[Transcribed page contents]
════════════════════
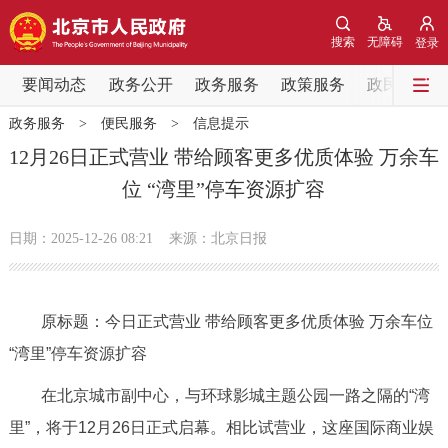
网站地图
搜索
无障碍
登录
要闻动态
要闻动态
政务公开
政务服务
政策服务
政民互动
政务服务
>
便民服务
>
信息提示
党中央精神
国务院信息
中央部委动态
12月26日正式营业 带给顾客更多优质体验 万余车
位 “湾里”停车资源扩容
北京要闻
会议信息
部门动态
日期：2025-12-26 08:21
来源：北京日报
各区热点
政务公开
原标题：今日正式营业 带给顾客更多优质体验 万余车位
“湾里”停车资源扩容
市领导
机构职能
政策服务
在北京城市副中心，与环球影城主题公园一路之隔的“湾
政策兑现
政策解读
回应关切
里”，将于12月26日正式启幕。相比试营业，这座国际商业娱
════════════════════
§ **TASK**:
Return, exactly as they stand, all of the lines above, but not the pictures.

§ **TASK OUTPUT**:
网站地图
搜索
无障碍
登录
要闻动态
要闻动态
政务公开
政务服务
政策服务
政民互动
政务服务
>
便民服务
>
信息提示
党中央精神
国务院信息
中央部委动态
12月26日正式营业 带给顾客更多优质体验 万余车
位 “湾里”停车资源扩容
北京要闻
会议信息
部门动态
日期：2025-12-26 08:21
来源：北京日报
各区热点
政务公开
原标题：今日正式营业 带给顾客更多优质体验 万余车位
“湾里”停车资源扩容
市领导
机构职能
政策服务
在北京城市副中心，与环球影城主题公园一路之隔的“湾
政策兑现
政策解读
回应关切
里”，将于12月26日正式启幕。相比试营业，这座国际商业娱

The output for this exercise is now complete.